Of course, graph theory doesn’t literally represent linear-speed travel down a path, and other applications may not behave that way. I just wondered if I’m missing something in this specific case.
Hi, that’s an angle I never even thought to consider! The analysis as written is based on all resource usage somehow happening simultaneously, rather than precisely tracking flow through the network with respect to time. I believe that is consistent with the setup used for the original formulation of Braess’ paradox. But your idea would be an interesting model to play with and see what carries through.
I’d say you’re right about the “resource usage happening simultaneously” assumption. The quick bit of Web research I did was consistent with that, and it jives with what I remember from graph theory. Of course, my assumption that “road speed scales exactly with users on the road at a given time” doesn’t quite match the real world either, but it’s an interesting alternative. 🙂
I did the analysis, and it actually gets interesting. If “M” represents the number in the main group (A-C-D-B), and “D” represents the defectors, then for M between 6 and 9 the formulas are:
T-sub-M = 32 – 110/M
T-sub-D = 11 + M
For M between 1 and 5, things actually get simpler. In that case, the main group is finished before the defectors even make it from A to D, so neither group is on the D-to-B road at the same time.
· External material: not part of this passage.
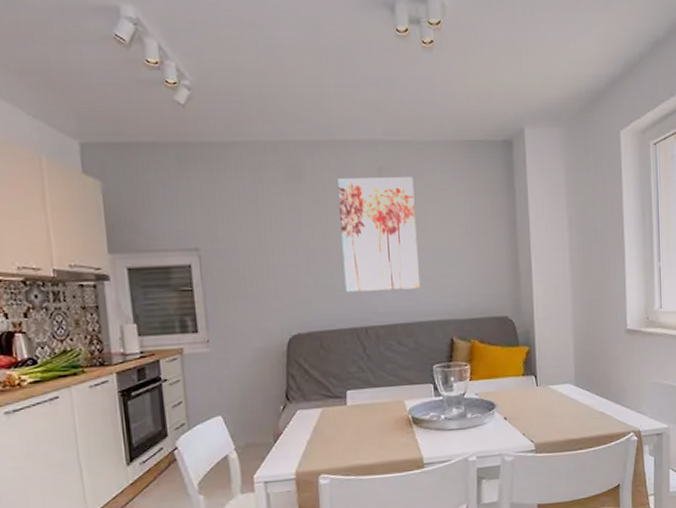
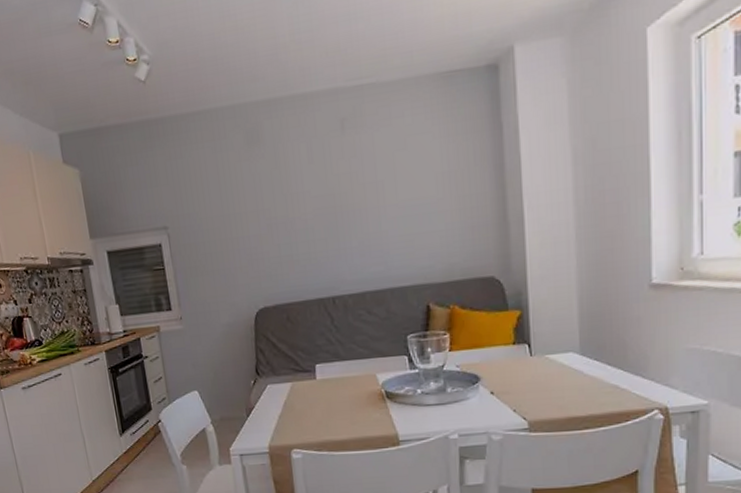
wall art: present [336,177,421,292] -> none [296,125,391,261]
That makes the formulas:
T-sub-M = 2M + 1
T-sub-D = 22 – M
With these formulas, it looks like we get a Nash equilibrium at M = 7. Interestingly enough, this brings us closer to the original example – the Nash equilibrium is at a point that isn’t socially optimal (which is M = 5).
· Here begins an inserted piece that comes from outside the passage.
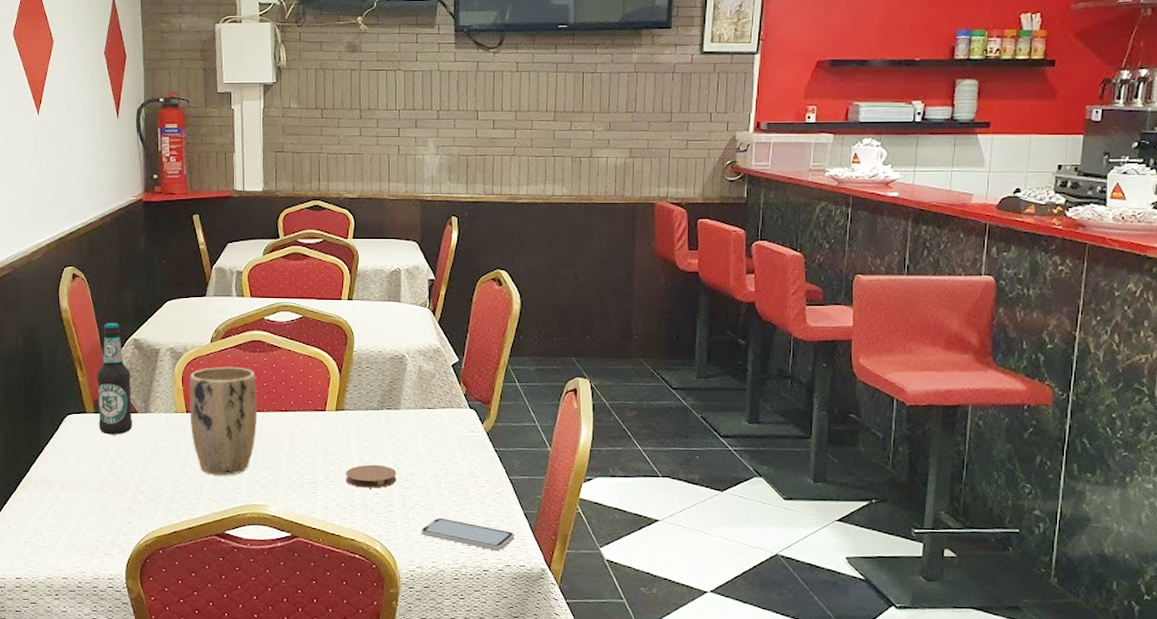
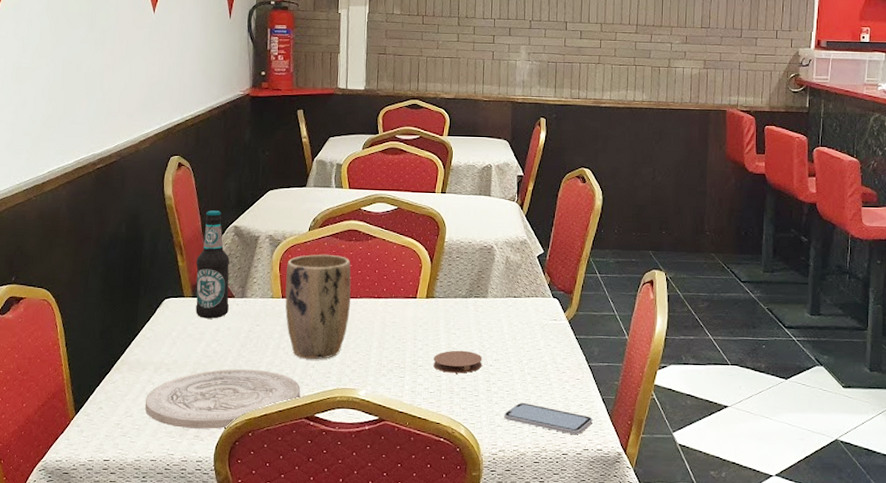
plate: none [53,486,209,547] -> present [145,369,300,429]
I can show you my derivations for these formulas, as well as a chart with all the results, but I don’t even know how this will show up, so I’ll keep it simple for now 🙂 If you’d like to take a look we can find a way.
Aha, this is great. I’ll admit that your original comment came in at 1am local time, so I didn’t think too deeply about it then- so I’m glad you did. In my ponderings today I was trying to patch up the problem description to match the simultaneous usage sense, but without stipulating that. I *think* that can be achieved by considering, say, a steady flow of ten travellers per unit time arriving at A, then asking what proportion should be assigned to which route (be it via selfish routing or socially-optimal dictatorship). Then after a certain amount of ‘burn in’ to saturate links I’d expect the flow through intermediate nodes to correspond to the original interpretation – it’s just that you’d be held up by travellers who didn’t set out at the same time as you.
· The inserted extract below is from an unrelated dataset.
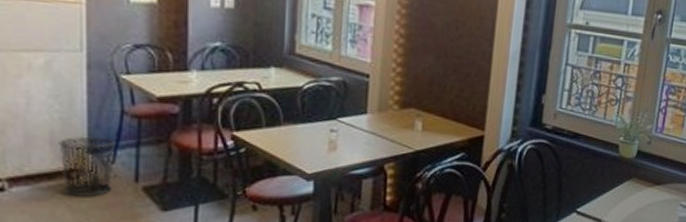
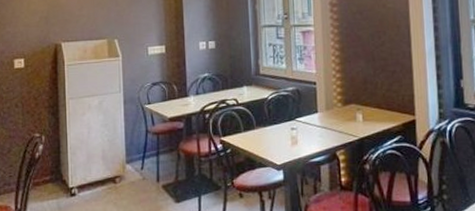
waste bin: present [58,136,116,197] -> none [107,151,143,196]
However, that still requires care on exactly what it means for the cost of an edge to be ‘x’ – should that be the number of passengers assigned to that route at the same time as you (which I hope gives the desired interpretation) or (more realistically, and in keeping with your approach) depend on traffic still working along it from earlier assignments?
Reverting to your original problem of just moving N travellers through the network, but tracking precise progress, it’s also interesting to think about edge costs that have both a fixed component, plus a congestion contribution: say, 3+x. Then it’s not just a case of how many are assigned to each route, but the order in which you do it- alternating between routes causes different congestion to sending the first N/2 one way, and the rest the other. I also wonder if it can be the case that it’s socially optimal to deliberate hold someone back at a node until congestion reduces!